• **Excerpted passage**:
▶

We’re ten days into 2018 and I had hoped to write this sooner but the first week of the year is always a little nuts. This year more than usual because it’s a new routine for everyone.

Kirsten and Finn are adjusting to new schools, Tru is adjusting to leaving the house at 6.05am to travel back to Gongshang Primary via school bus while waiting for a spot to open up at the new school, and Theo? This kid is having the best time not being in school because his waitlist hasn’t cleared either. He’s so pleased to be hanging out with his favourite girls at home all day.

//

It’s too early to tell what sort of year this one is going to be but what I can tell you is that this is the first time in 10 years where I’m not pregnant or breastfeeding or having my hands full with a newborn.

Actually, I’m excited. I’ve spent a whole decade in this pressure cooker of being needed by so many babies to do so many things all at once and this is the year I get to start easing the valve a little at a time.

◀

• **What is asked**:
1. In the passage about the family's first days of 2018, what time does Tru leave the house to catch the school bus?
2. Extend the passage about the family's first days of 2018, picking up right after its final sentence.

• **Data extract**:
▶

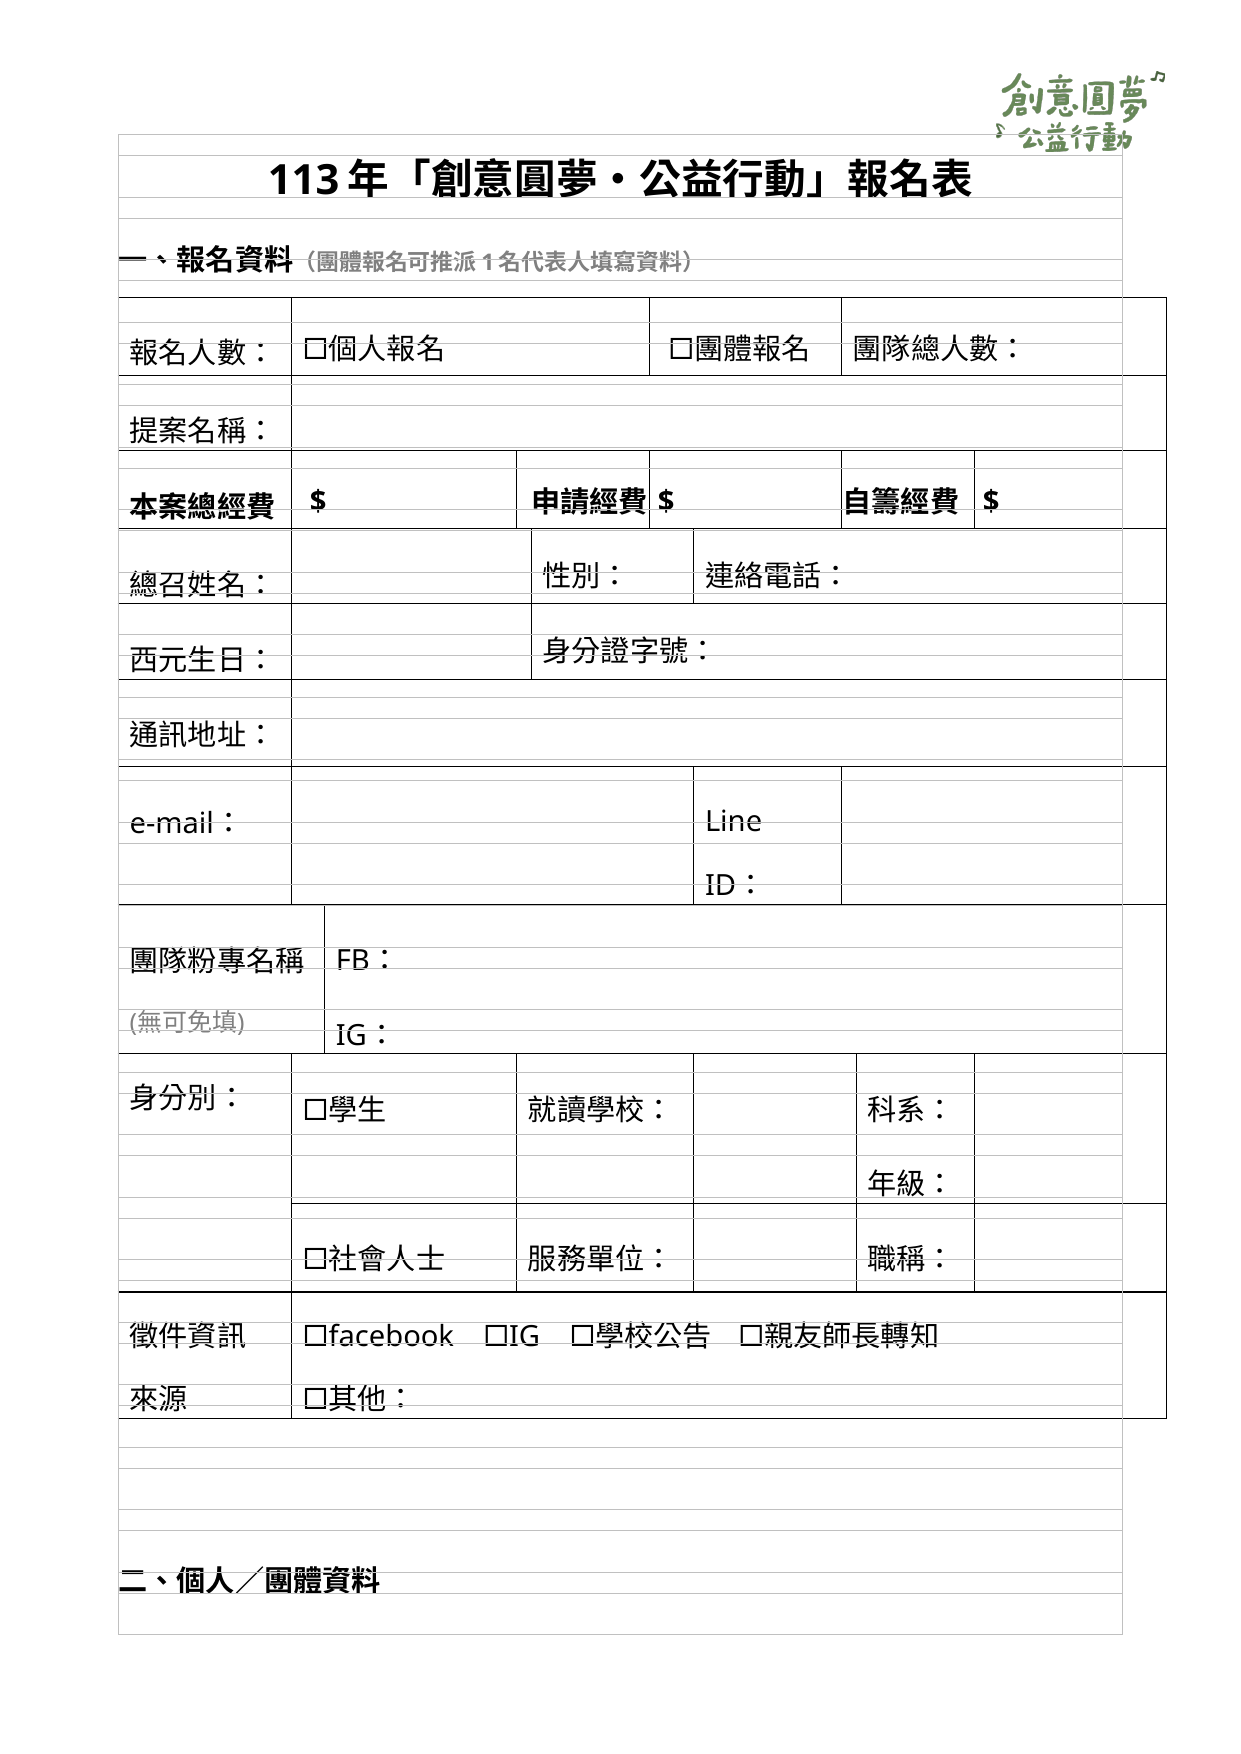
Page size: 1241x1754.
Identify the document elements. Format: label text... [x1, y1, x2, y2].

◀

• **Task-by-task answers**:
1. At 6.05am.

2.
My list of Mommy Duties I’m Done Doing is slowly getting longer. Things like:

Carry a whole human in my uterus

Make milk using my body

Sing the goodnight song 300 times in a row

Burping a baby

Childbirth

Two-hourly night feeds

Midnight poop changes

Hold a baby for 8 hours straight

Three-hourly night feeds

Night feeds in general

Sleep training

These days, with the big kids, it’s like “You’d like a sandwich? Of course! Just go make one yourself. In fact, make one for the babies while you’re at it, thanks!” Do you know how much extra non-sandwich making time I’ve got now? A lot. Enough time to make myself a sandwich and enjoy the whole thing like a normal person without inducing indigestion. Okay, I do have to supervise from a distance and preemptively nag at them to clean up any resulting mess and still eventually have to clean up the glob of egg mayo on the countertop myself but it’s progress and it’s really nice.

//

I think I’m ready for 2018.

I’m ready to be done with the baby making chapter and finally turn the page to something new. When the babies were tiny, the mom part of me overshadowed everything else and all the other parts got squashed into a corner and forgotten. Being a mom will always be the part I love the most but this year, I hope to have some of the other parts filled in so I can be a more complete me.

And if this is a year where this home is filled with delighted baby faces and a whole lot of love, that’s all I really need to be happy.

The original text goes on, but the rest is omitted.